» **Direction a**
Convert the rows of classification names that come after the blog post into a JSON list of strings, one string per line, skipping blank lines and leaving the pictures out.
-- START OF Passage given --
Reverb 10 - December 14th

December 14: Appreciate
What’s the one thing you have come to appreciate most in the past year? How do you express gratitude for it?


well, isn't this quite the loaded question. I can't say that I can simply name only ONE thing I've learned to appreciate this year. in fact, I did an entire series based on being thankful during the month of November, which you can check out here

instead of typing out a loooong drawn out post, I'll respond with pictures. :)













Reverb 10 - December 13th

December 13: Action
When it comes to aspirations, it’s not about ideas. It’s about making ideas happen. What’s your next step?


the next step for my future is to finish my associate's degree in Interior Design, and I've already begun to take the steps toward achieving that goal. I've recently re-enrolled in school and I just signed up to take my first college course in 4 years. it's a sociology class, which I'm looking forward to, and it's online, so I don't have to worry about driving to campus at all. 

I'm really excited about being in school again, but I'm a little nervous at the same time. I know it's totally not the norm, but I actually LOVED being in school - I love to learn and explore new subjects, and attaining my degree is something I've always wanted. it's a little nerve wrecking to think about how much homework I'll have and what papers I'll have to write, and then think about how I'll actually take classes ON campus eventually (all interior design/architecture classes are held on campus) with my busy schedule. I know it's something I'll have to just deal with and make time for, but it makes me nervous because I know it'll be stressful for me to try and juggle my full time job, my home life, my workout schedule, AND school work.

I know that earning my degree is the best thing for my future. while I (hopefully) plan to stay home when we have children, I'd like to have a degree under my belt so that I can have my own career once our kids are grown. I don't want to rely on Sean to provide for our family forever, and I'm entirely too independent to let that happen anyway.

as I've mentioned (many times) before, design has always, ALWAYS been a passion of mine, and I couldn't imagine studying anything else. there's nothing else out there that interests me as much as the study of interiors and architecture. I know that there is not a huge demand for that profession, and I'm completely aware of the fact that I may not be able to make as much money as I'd like... but I think if I can get my foot in the door and meet the right people, I could have a pretty steady salary.
-- END OF Passage given --
» **Direction b**
Output the blog post verbatim from "Reverb 10 - December 14th" to "with pictures. :)".
-- START OF Material provided --
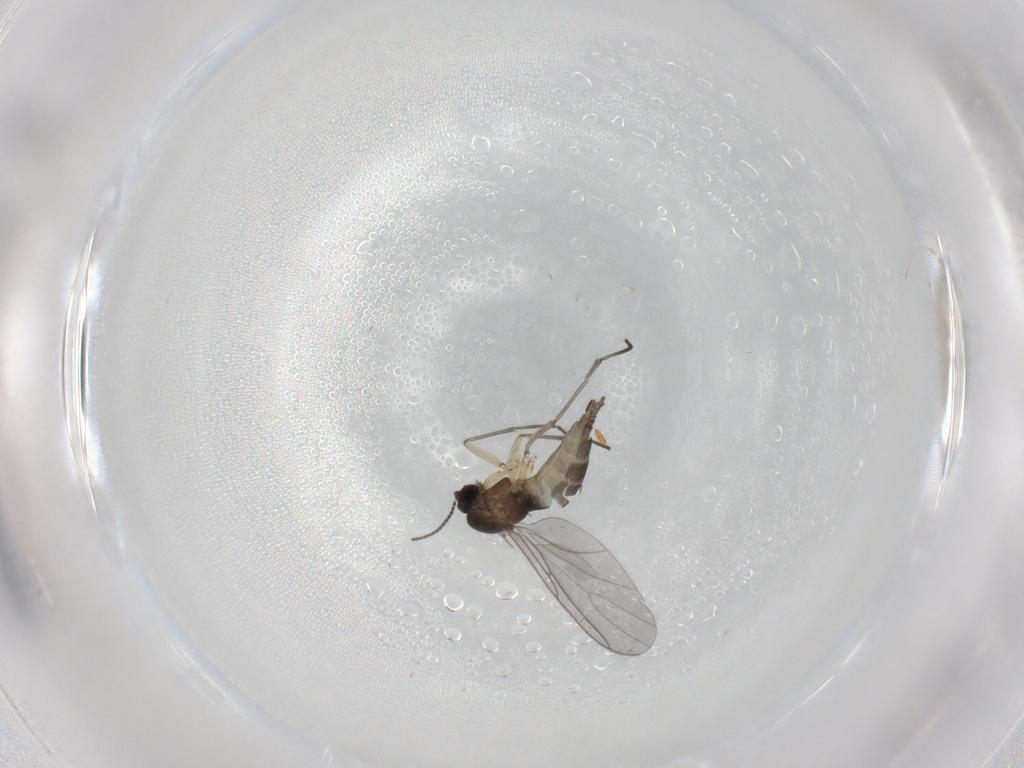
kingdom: Animalia
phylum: Arthropoda
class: Insecta
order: Diptera
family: Sciaridae
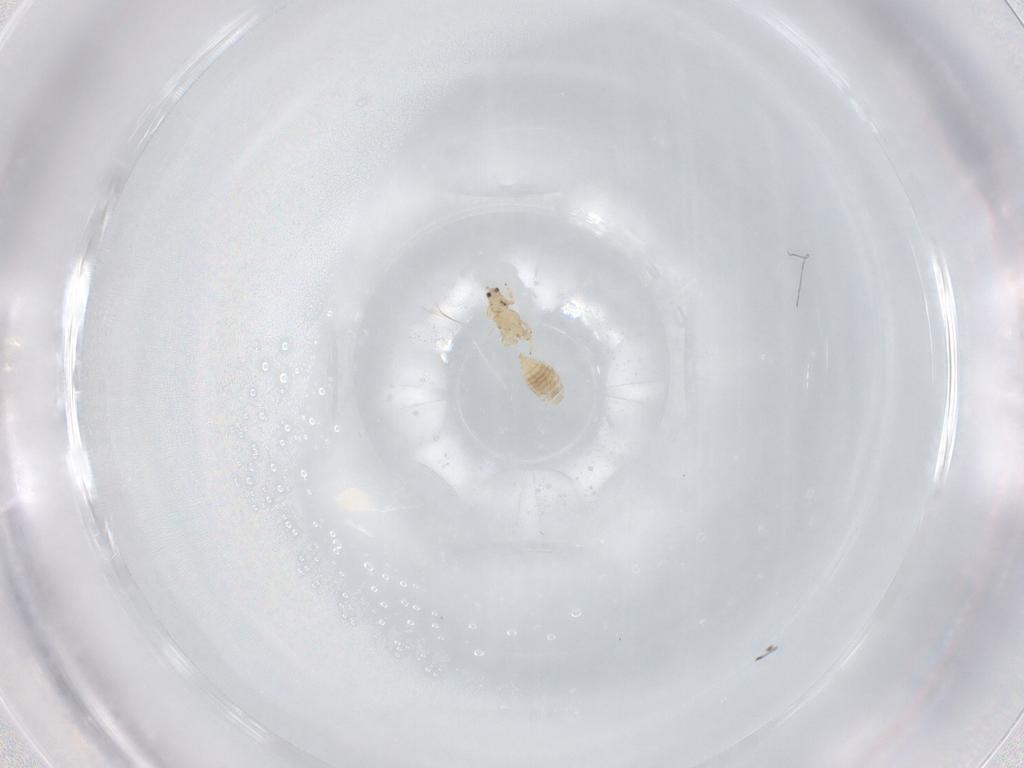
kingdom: Animalia
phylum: Arthropoda
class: Insecta
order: Thysanoptera
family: Thripidae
-- END OF Material provided --
» **Exercise response a**
[
  "kingdom: Animalia",
  "phylum: Arthropoda",
  "class: Insecta",
  "order: Diptera",
  "family: Sciaridae",
  "kingdom: Animalia",
  "phylum: Arthropoda",
  "class: Insecta",
  "order: Thysanoptera",
  "family: Thripidae"
]

» **Exercise response b**
Reverb 10 - December 14th

December 14: Appreciate
What’s the one thing you have come to appreciate most in the past year? How do you express gratitude for it?


well, isn't this quite the loaded question. I can't say that I can simply name only ONE thing I've learned to appreciate this year. in fact, I did an entire series based on being thankful during the month of November, which you can check out here

instead of typing out a loooong drawn out post, I'll respond with pictures. :)